By Becky Wood

Madonna

HOW DID I ARRIVE AT THIS SET OF WORDS? I was pondering the idea of the “all sufficient” nature of God. I was searching for examples of visual images of what “all sufficient” might look like. I landed on a magazine picture showing a smiling mom breastfeeding her fuzzy-headed baby. There was no sense of rush. They had eye contact. It’s an intimate act that spans the globe. I appreciated the giving and receiving that was happening in that practical moment. Both people’s needs were being met. It was a place of trust that builds into the future. In that moment, there is no question about who, or where, one belongs. That’s where the attributes of “all sufficient” blended into a new meaning. The relationship that is “all sufficient” is also deeply satisfying and has the sturdiness of lifelong belonging.

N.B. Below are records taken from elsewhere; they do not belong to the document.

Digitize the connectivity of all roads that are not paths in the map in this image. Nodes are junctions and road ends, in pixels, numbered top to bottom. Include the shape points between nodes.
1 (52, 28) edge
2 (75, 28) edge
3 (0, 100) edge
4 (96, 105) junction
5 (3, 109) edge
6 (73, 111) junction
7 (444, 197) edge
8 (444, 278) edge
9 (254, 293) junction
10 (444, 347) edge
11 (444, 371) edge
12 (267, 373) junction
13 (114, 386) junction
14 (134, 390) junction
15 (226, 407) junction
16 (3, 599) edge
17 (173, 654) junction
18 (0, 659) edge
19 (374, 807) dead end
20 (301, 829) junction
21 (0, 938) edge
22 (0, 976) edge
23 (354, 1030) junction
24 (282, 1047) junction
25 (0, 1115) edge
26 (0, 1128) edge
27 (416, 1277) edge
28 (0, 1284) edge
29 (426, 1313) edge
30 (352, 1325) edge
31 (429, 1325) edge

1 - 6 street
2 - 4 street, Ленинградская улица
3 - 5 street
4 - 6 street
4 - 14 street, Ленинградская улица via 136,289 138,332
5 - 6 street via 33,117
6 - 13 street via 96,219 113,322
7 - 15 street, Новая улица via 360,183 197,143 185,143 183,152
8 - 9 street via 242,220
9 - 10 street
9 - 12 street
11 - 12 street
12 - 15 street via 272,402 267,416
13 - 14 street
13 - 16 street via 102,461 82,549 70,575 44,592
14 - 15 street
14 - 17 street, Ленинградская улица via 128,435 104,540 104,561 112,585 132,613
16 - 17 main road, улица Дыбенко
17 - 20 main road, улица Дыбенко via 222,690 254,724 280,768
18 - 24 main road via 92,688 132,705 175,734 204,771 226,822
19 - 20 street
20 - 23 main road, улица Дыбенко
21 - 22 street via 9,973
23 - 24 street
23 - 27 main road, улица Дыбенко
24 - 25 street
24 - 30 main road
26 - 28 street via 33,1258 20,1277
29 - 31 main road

I have been privileged to see people’s ah-ha moments when they felt their sense of an all-sufficient belonging with God.

There was the first time a friend of mine “heard” God speak to her. The sentence that transformed things was “I have been with you. I have always been with you.”

People later in life report seeing how God has always been with them… even in the confusing times. A woman reports how as a child her home burned down, and in retrospect she sees the deep love of God towards her in the midst of that destruction. A man’s entire sense of his life was altered as his growing sense of God was included.

It seems to me, our life is influenced by the way we greet it. Our day differs by the posture we take towards it. What could be the difference for me as I embrace that I have a deeply satisfying lifelong belonging?

  • I would worry less. It would save me a lot of energy by resting in Whom I know. A child may worry a lot about things the parent already has a plan of action for. A child doesn’t know the pace, the cause and effect, or the possibilities that lay ahead. It would be okay for me to relax and enjoy. My worries having been already answered.
  • I would have hints about my characteristics as I age. It’s likely I will age in the same manner as the one I share belonging. “I am the Vine. You are the branches.” If I’m attached to a grape vine, strong odds I’m going to grow into a grape. If I’m attached to a God-vine characterized by love and healing, strong odds I’m going to grow into a God-fruit characterized by love and healing.

As I continued looking at this image of momma and baby, I saw its limitations. I got curious about what happens to my image when the fuzzy-headed baby’s senses and skills become more sophisticated. Babies come to master gross motor skills and learn fine motor skills. Likewise, we grow in spiritual maturity. I wondered what the teenage version of “all sufficient” would look like… or what the adult version would be. What might “all sufficient” mean when a person is capable? I began to ponder the famous picture of the Lord’s supper. I’m still in that process of inquiry. Adults in partnership with God-all-sufficient. Adults here on earth, friends and partners with the Holy. I’m also thinking about Jesus and the interactions he had with fisherman. What can I learn about the all-sufficient nature of God as stormy waters were calmed by verbal command? Jesus is definitely not afraid of the things I’m afraid of! Whew. “Put your nets on the other side of the boat, there you will find fish.” That sounds like wisdom, provision and kindness for tired workers. Interesting!

God All Sufficient. God when I’m vulnerable. God when I’m capable. A deeply satisfying lifelong belonging. I encourage you to keep looking for “freeze frames” that might illuminate what the spectrum of human development can be in the presence of God and in partnership with the Holy.